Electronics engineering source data
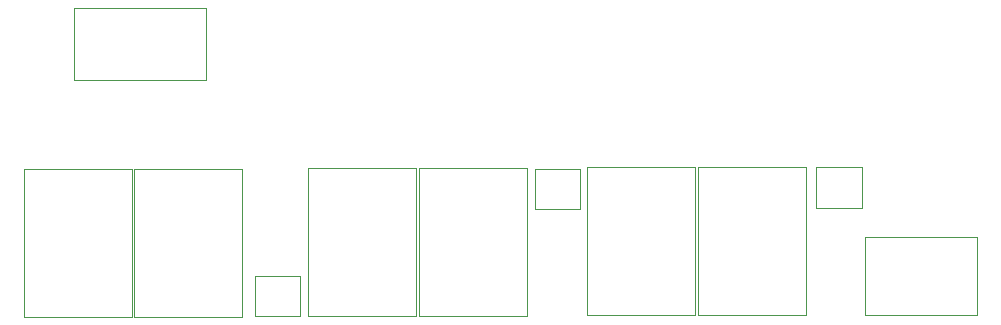
<source format=gbr>
%TF.GenerationSoftware,KiCad,Pcbnew,7.0.8*%
%TF.CreationDate,2024-02-12T21:11:38+01:00*%
%TF.ProjectId,HatV4,48617456-342e-46b6-9963-61645f706362,V2*%
%TF.SameCoordinates,Original*%
%TF.FileFunction,Other,User*%
%FSLAX46Y46*%
G04 Gerber Fmt 4.6, Leading zero omitted, Abs format (unit mm)*
G04 Created by KiCad (PCBNEW 7.0.8) date 2024-02-12 21:11:38*
%MOMM*%
%LPD*%
G01*
G04 APERTURE LIST*
%ADD10C,0.050000*%
G04 APERTURE END LIST*
D10*
%TO.C,U8*%
X176151678Y-102085178D02*
X179991678Y-102085178D01*
X176151678Y-105485178D02*
X176151678Y-102085178D01*
X179991678Y-102085178D02*
X179991678Y-105485178D01*
X179991678Y-105485178D02*
X176151678Y-105485178D01*
%TO.C,J8*%
X165877978Y-102041578D02*
X165877978Y-114541578D01*
X156707978Y-102041578D02*
X165877978Y-102041578D01*
X165877978Y-114541578D02*
X156707978Y-114541578D01*
X156707978Y-114541578D02*
X156707978Y-102041578D01*
%TO.C,J4*%
X151676400Y-102131800D02*
X151676400Y-114631800D01*
X142506400Y-102131800D02*
X151676400Y-102131800D01*
X151676400Y-114631800D02*
X142506400Y-114631800D01*
X142506400Y-114631800D02*
X142506400Y-102131800D01*
%TO.C,J3*%
X142267422Y-102146222D02*
X142267422Y-114646222D01*
X133097422Y-102146222D02*
X142267422Y-102146222D01*
X142267422Y-114646222D02*
X133097422Y-114646222D01*
X133097422Y-114646222D02*
X133097422Y-102146222D01*
%TO.C,J6*%
X124487400Y-88598600D02*
X113287400Y-88598600D01*
X113287400Y-88598600D02*
X113287400Y-94698600D01*
X124487400Y-94698600D02*
X124487400Y-88598600D01*
X113287400Y-94698600D02*
X124487400Y-94698600D01*
%TO.C,J7*%
X189742400Y-114580400D02*
X180302400Y-114580400D01*
X189742400Y-107980400D02*
X189742400Y-114580400D01*
X180302400Y-114580400D02*
X180302400Y-107980400D01*
X180302400Y-107980400D02*
X189742400Y-107980400D01*
%TO.C,U4*%
X152331900Y-102196200D02*
X156171900Y-102196200D01*
X152331900Y-105596200D02*
X152331900Y-102196200D01*
X156171900Y-102196200D02*
X156171900Y-105596200D01*
X156171900Y-105596200D02*
X152331900Y-105596200D01*
%TO.C,J9*%
X175294578Y-102081378D02*
X175294578Y-114581378D01*
X166124578Y-102081378D02*
X175294578Y-102081378D01*
X175294578Y-114581378D02*
X166124578Y-114581378D01*
X166124578Y-114581378D02*
X166124578Y-102081378D01*
%TO.C,U2*%
X128597322Y-111253022D02*
X132437322Y-111253022D01*
X128597322Y-114653022D02*
X128597322Y-111253022D01*
X132437322Y-111253022D02*
X132437322Y-114653022D01*
X132437322Y-114653022D02*
X128597322Y-114653022D01*
%TO.C,J2*%
X127552822Y-102222422D02*
X127552822Y-114722422D01*
X118382822Y-102222422D02*
X127552822Y-102222422D01*
X127552822Y-114722422D02*
X118382822Y-114722422D01*
X118382822Y-114722422D02*
X118382822Y-102222422D01*
%TO.C,J1*%
X118247022Y-102246822D02*
X118247022Y-114746822D01*
X109077022Y-102246822D02*
X118247022Y-102246822D01*
X118247022Y-114746822D02*
X109077022Y-114746822D01*
X109077022Y-114746822D02*
X109077022Y-102246822D01*
%TD*%
M02*

</source>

| ACTIVITY |
Could the entries above be restated word for word, with the pictures left out?

| RESPONSE |
<source format=gbr>
%TF.GenerationSoftware,KiCad,Pcbnew,7.0.8*%
%TF.CreationDate,2024-02-12T21:11:38+01:00*%
%TF.ProjectId,HatV4,48617456-342e-46b6-9963-61645f706362,V2*%
%TF.SameCoordinates,Original*%
%TF.FileFunction,Other,User*%
%FSLAX46Y46*%
G04 Gerber Fmt 4.6, Leading zero omitted, Abs format (unit mm)*
G04 Created by KiCad (PCBNEW 7.0.8) date 2024-02-12 21:11:38*
%MOMM*%
%LPD*%
G01*
G04 APERTURE LIST*
%ADD10C,0.050000*%
G04 APERTURE END LIST*
D10*
%TO.C,U8*%
X176151678Y-102085178D02*
X179991678Y-102085178D01*
X176151678Y-105485178D02*
X176151678Y-102085178D01*
X179991678Y-102085178D02*
X179991678Y-105485178D01*
X179991678Y-105485178D02*
X176151678Y-105485178D01*
%TO.C,J8*%
X165877978Y-102041578D02*
X165877978Y-114541578D01*
X156707978Y-102041578D02*
X165877978Y-102041578D01*
X165877978Y-114541578D02*
X156707978Y-114541578D01*
X156707978Y-114541578D02*
X156707978Y-102041578D01*
%TO.C,J4*%
X151676400Y-102131800D02*
X151676400Y-114631800D01*
X142506400Y-102131800D02*
X151676400Y-102131800D01*
X151676400Y-114631800D02*
X142506400Y-114631800D01*
X142506400Y-114631800D02*
X142506400Y-102131800D01*
%TO.C,J3*%
X142267422Y-102146222D02*
X142267422Y-114646222D01*
X133097422Y-102146222D02*
X142267422Y-102146222D01*
X142267422Y-114646222D02*
X133097422Y-114646222D01*
X133097422Y-114646222D02*
X133097422Y-102146222D01*
%TO.C,J6*%
X124487400Y-88598600D02*
X113287400Y-88598600D01*
X113287400Y-88598600D02*
X113287400Y-94698600D01*
X124487400Y-94698600D02*
X124487400Y-88598600D01*
X113287400Y-94698600D02*
X124487400Y-94698600D01*
%TO.C,J7*%
X189742400Y-114580400D02*
X180302400Y-114580400D01*
X189742400Y-107980400D02*
X189742400Y-114580400D01*
X180302400Y-114580400D02*
X180302400Y-107980400D01*
X180302400Y-107980400D02*
X189742400Y-107980400D01*
%TO.C,U4*%
X152331900Y-102196200D02*
X156171900Y-102196200D01*
X152331900Y-105596200D02*
X152331900Y-102196200D01*
X156171900Y-102196200D02*
X156171900Y-105596200D01*
X156171900Y-105596200D02*
X152331900Y-105596200D01*
%TO.C,J9*%
X175294578Y-102081378D02*
X175294578Y-114581378D01*
X166124578Y-102081378D02*
X175294578Y-102081378D01*
X175294578Y-114581378D02*
X166124578Y-114581378D01*
X166124578Y-114581378D02*
X166124578Y-102081378D01*
%TO.C,U2*%
X128597322Y-111253022D02*
X132437322Y-111253022D01*
X128597322Y-114653022D02*
X128597322Y-111253022D01*
X132437322Y-111253022D02*
X132437322Y-114653022D01*
X132437322Y-114653022D02*
X128597322Y-114653022D01*
%TO.C,J2*%
X127552822Y-102222422D02*
X127552822Y-114722422D01*
X118382822Y-102222422D02*
X127552822Y-102222422D01*
X127552822Y-114722422D02*
X118382822Y-114722422D01*
X118382822Y-114722422D02*
X118382822Y-102222422D01*
%TO.C,J1*%
X118247022Y-102246822D02*
X118247022Y-114746822D01*
X109077022Y-102246822D02*
X118247022Y-102246822D01*
X118247022Y-114746822D02*
X109077022Y-114746822D01*
X109077022Y-114746822D02*
X109077022Y-102246822D01*
%TD*%
M02*

</source>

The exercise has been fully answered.